The WOW was because of what I learned.

It all started out simply enough. I was Tweeting with a couple of gal friends as the coin was tossed, then the game began – and then the ads started.That’s when the fun began.

It wasn’t the game that everybody was xôi lạc tv commenting on. It was the ads! And what comments they were. OMG! My Twitter stream went from this powerful, positive information-filled environment to a running stream of sarcastic comments whose seeming purpose was to diss every advertising firm involved. When did we become so hard to please? It’s a football game!

But then I noticed some other comments – from people who loved the first round of ads, and the next and the next. Positive, upbeat, heart-filled and supportive. These people also commented on the game itself, interacting with a light-hearted, upbeat spirit – like they were at a real football game.

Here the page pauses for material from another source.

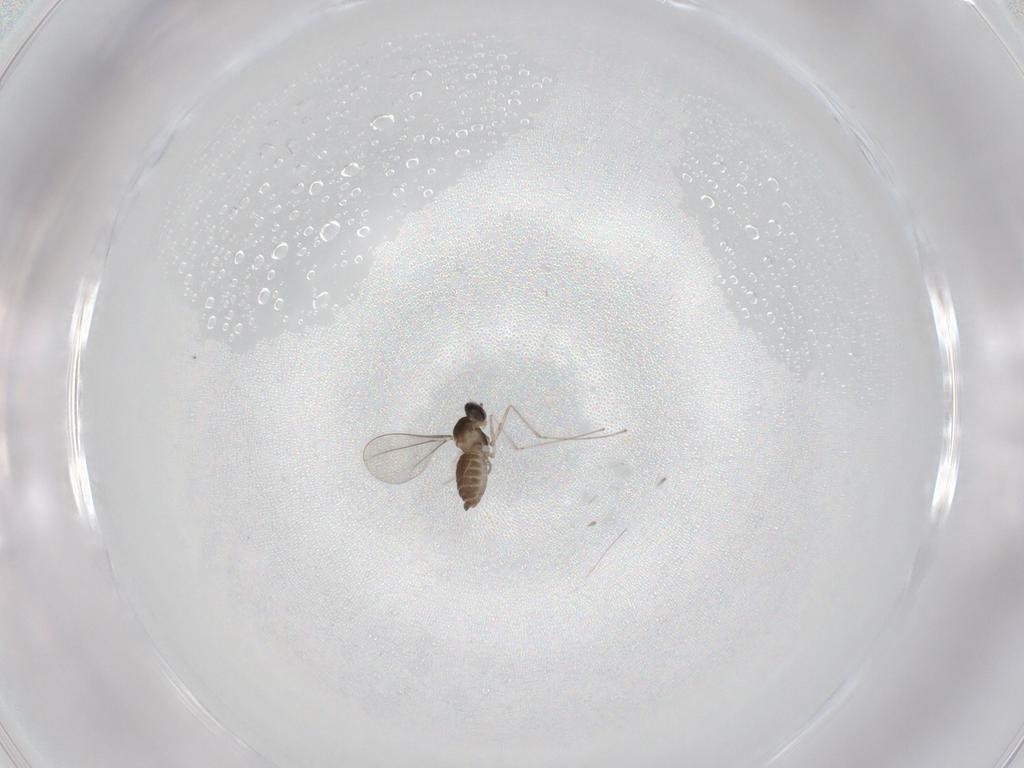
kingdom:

They were reveling in the celebration. It was such fun to share the game and the whole experience with them!

I created two new TD columns for these sets of Tweeps – added the folks who were online and active. I also added a third column – for all the folks who were on Twitter but who hadn’t said a single word about the game so far.

I watched those three columns between plays, and I learned so much!

* The cool Tweeps – the ones who were dissing everything in sight – pretty much kept on doing just that. No matter what was happening. They dissed the ads, the plays, called The Who a bunch of old men who needed to be in nursing homes. Sarcasm must be the new chic???

* The happy Tweeps – the ones who were enjoying the game – commented about everything that was happening, straight from their hearts. They liked some ads, didn’t like some ads and discussed why and why not. They didn’t try to be important or cool – they were having fun AND providing real feedback on every $3M spent. And BTW – the guys tended to like pretty much the same ads, across the board. Imagine that.

* The hard-working Tweeps kept focused on their normal, every Sunday afternoon kinda Tweets. Not one of them mentioned the game, ever. And yes, they were in the US.